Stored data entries

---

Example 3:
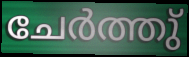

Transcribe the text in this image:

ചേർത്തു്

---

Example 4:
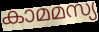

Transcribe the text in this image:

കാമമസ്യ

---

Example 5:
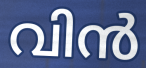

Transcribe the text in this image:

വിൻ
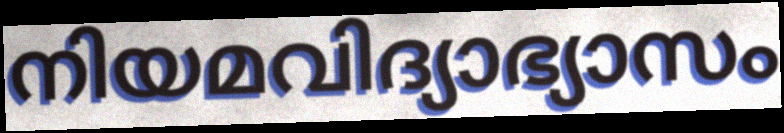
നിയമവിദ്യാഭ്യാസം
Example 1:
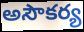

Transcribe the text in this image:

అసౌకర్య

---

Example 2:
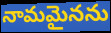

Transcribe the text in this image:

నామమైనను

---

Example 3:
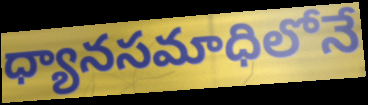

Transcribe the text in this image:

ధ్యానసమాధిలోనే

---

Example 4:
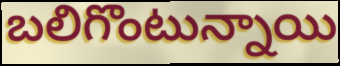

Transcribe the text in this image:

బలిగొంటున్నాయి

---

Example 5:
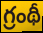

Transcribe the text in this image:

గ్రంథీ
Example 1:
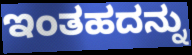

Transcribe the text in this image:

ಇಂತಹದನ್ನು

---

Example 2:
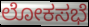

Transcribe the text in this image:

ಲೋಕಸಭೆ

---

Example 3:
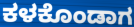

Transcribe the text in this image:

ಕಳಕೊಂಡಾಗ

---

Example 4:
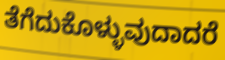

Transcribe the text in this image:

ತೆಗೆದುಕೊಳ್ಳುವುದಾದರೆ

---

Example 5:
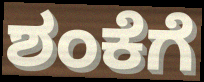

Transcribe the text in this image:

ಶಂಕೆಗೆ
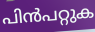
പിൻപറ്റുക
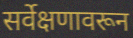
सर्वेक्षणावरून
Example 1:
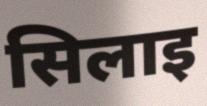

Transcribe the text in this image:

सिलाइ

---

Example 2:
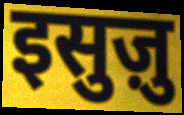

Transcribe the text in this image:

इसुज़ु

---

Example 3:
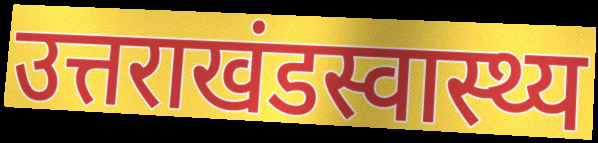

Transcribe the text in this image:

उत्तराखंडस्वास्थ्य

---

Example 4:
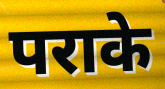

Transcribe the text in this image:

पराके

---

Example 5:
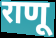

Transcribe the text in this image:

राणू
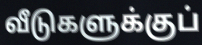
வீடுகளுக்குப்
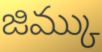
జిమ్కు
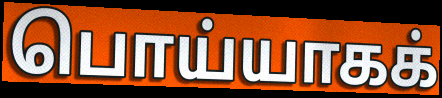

# [Your assignment]
Exactly as written above, print every record, and keep the pictures out.

# [Your solution]
---

Example 3:

Transcribe the text in this image:

ചേർത്തു്

---

Example 4:

Transcribe the text in this image:

കാമമസ്യ

---

Example 5:

Transcribe the text in this image:

വിൻ
നിയമവിദ്യാഭ്യാസം
Example 1:

Transcribe the text in this image:

అసౌకర్య

---

Example 2:

Transcribe the text in this image:

నామమైనను

---

Example 3:

Transcribe the text in this image:

ధ్యానసమాధిలోనే

---

Example 4:

Transcribe the text in this image:

బలిగొంటున్నాయి

---

Example 5:

Transcribe the text in this image:

గ్రంథీ
Example 1:

Transcribe the text in this image:

ಇಂತಹದನ್ನು

---

Example 2:

Transcribe the text in this image:

ಲೋಕಸಭೆ

---

Example 3:

Transcribe the text in this image:

ಕಳಕೊಂಡಾಗ

---

Example 4:

Transcribe the text in this image:

ತೆಗೆದುಕೊಳ್ಳುವುದಾದರೆ

---

Example 5:

Transcribe the text in this image:

ಶಂಕೆಗೆ
പിൻപറ്റുക
सर्वेक्षणावरून
Example 1:

Transcribe the text in this image:

सिलाइ

---

Example 2:

Transcribe the text in this image:

इसुज़ु

---

Example 3:

Transcribe the text in this image:

उत्तराखंडस्वास्थ्य

---

Example 4:

Transcribe the text in this image:

पराके

---

Example 5:

Transcribe the text in this image:

राणू
வீடுகளுக்குப்
జిమ్కు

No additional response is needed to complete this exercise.